It’s Getting to ME!

Like many of you, I did not expect that hunkering down would be easy, but I also did not expect my emotions to rise and fall numerous times during the day. However, my reality is more like living on a teeter-totter than a roller coast. When something sends me to the top, I feel my heart beating extra fast, numbness in my dangling feet, and tension in my arms as I hold on with a fear of heights and falling. Yet, when I lower myself and touch the ground, I feel as if I am being pushed down as my knees sink into my chest, and my head leans down, almost in a fetal position…
This is not how I expected to spend the Spring of 2020. As summer 2019 came to an end, I was making some positive life changes beginning with working out every day, developing better eating habits while finding an inner peace that helped strengthen my relationships, new and old. And then, one day, I hurt my knee, and the best-laid plans of this ‘chick’ changed overnight. Instead of working out, I was attending Physical Therapy. The weight loss and physical changes that I had made began to diminish and try as I may keep that positive attitude; it teased me with bouts of anxiety and depression.

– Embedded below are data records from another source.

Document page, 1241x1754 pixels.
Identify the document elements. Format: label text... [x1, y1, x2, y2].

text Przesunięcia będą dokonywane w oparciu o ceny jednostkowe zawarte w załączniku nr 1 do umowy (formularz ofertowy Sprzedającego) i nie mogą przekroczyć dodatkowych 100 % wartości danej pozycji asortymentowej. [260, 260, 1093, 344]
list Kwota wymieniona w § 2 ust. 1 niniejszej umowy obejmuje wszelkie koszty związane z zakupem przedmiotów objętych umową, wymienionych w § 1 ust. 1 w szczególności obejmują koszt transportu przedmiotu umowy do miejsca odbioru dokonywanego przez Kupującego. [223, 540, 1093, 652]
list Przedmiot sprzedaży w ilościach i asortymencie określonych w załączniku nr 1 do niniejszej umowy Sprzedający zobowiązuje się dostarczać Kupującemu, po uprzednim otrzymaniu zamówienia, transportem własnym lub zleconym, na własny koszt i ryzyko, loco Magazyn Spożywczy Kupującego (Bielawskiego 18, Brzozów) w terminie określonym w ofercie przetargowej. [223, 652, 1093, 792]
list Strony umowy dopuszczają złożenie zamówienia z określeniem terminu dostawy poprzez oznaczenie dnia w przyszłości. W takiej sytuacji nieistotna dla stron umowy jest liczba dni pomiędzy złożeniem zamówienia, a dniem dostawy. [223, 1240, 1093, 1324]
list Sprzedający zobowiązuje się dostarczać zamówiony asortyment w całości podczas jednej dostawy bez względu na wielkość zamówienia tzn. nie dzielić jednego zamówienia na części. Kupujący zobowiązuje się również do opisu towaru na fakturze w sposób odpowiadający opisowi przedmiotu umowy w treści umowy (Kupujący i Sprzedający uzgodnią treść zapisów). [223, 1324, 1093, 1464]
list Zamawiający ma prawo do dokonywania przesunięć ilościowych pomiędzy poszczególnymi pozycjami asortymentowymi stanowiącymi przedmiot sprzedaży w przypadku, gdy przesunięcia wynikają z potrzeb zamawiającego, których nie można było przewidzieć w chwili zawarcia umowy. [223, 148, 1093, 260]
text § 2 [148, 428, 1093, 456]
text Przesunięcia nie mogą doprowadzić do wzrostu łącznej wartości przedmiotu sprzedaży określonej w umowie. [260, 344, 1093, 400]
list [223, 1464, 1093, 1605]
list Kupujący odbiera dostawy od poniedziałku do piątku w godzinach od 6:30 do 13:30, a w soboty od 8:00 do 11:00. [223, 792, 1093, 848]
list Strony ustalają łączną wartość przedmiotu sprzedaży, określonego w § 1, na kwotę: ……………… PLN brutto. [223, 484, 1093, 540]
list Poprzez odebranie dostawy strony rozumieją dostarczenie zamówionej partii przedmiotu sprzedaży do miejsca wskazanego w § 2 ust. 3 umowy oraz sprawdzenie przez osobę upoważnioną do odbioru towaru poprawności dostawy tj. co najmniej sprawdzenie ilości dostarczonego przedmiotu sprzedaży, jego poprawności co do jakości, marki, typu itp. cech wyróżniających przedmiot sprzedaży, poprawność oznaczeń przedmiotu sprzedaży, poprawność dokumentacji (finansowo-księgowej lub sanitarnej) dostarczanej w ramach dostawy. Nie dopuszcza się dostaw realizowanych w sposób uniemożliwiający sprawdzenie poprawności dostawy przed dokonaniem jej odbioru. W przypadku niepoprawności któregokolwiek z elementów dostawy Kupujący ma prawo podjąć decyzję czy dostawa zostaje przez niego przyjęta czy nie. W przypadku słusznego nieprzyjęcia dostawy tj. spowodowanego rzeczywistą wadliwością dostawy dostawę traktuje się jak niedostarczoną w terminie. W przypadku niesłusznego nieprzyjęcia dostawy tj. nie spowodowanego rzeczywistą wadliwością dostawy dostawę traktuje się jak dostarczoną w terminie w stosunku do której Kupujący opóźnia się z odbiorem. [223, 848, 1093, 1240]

2020 was to be the year to get my new bionic knee (total knee replacement) and return to daily workouts and redeveloping my positive plan. If you have been following my journey, you will know that I had surgery seven weeks ago, and yet I am not as recovered as I would have thought I should be or planned to be. I am having excessive nerve type pain in my knee to my ankle, and I am walking with a limp, which is throwing off my whole right-side, causing aches and pains. I think this discomfort is noticed more due to the limitations of the STAY AT HOME and BE SAFE PLAN.
This pandemic has touched all of us, and for some, it includes the loss of a parent, child, friend, or relation of someone you know. Trying to do what is right is simple, but it can feel painful, both physically and emotionally. The physical pain comes from the change in our routines, and that affects our emotional state as well. If you are like my family and me some days, you get inspired, and you do something active like cleaning out a drawer, reading a book, baking, or planting a garden.
Whatever it is, it most likely makes you feel accomplished, and that, in turn, raises your endorphins, increasing your wellness state.
It may not be easy to do something each day to provide this endorphin rush and try as I may do so, I find I am napping and vegging out, losing time to nothingness. Some nothingness is good for us, but too much can be infectious. It is not unusual for us to feel like we are riding the waves, and the rush may make us feel physically ill. However, we each have this opportunity to turn it into that “aha” moment. We can do something that erases the ills and leads us to health.
This pandemic time will end when it is supposed to end. We can do our part now to stay well, so when that day comes, we will walk out with pride and confidence for a better tomorrow.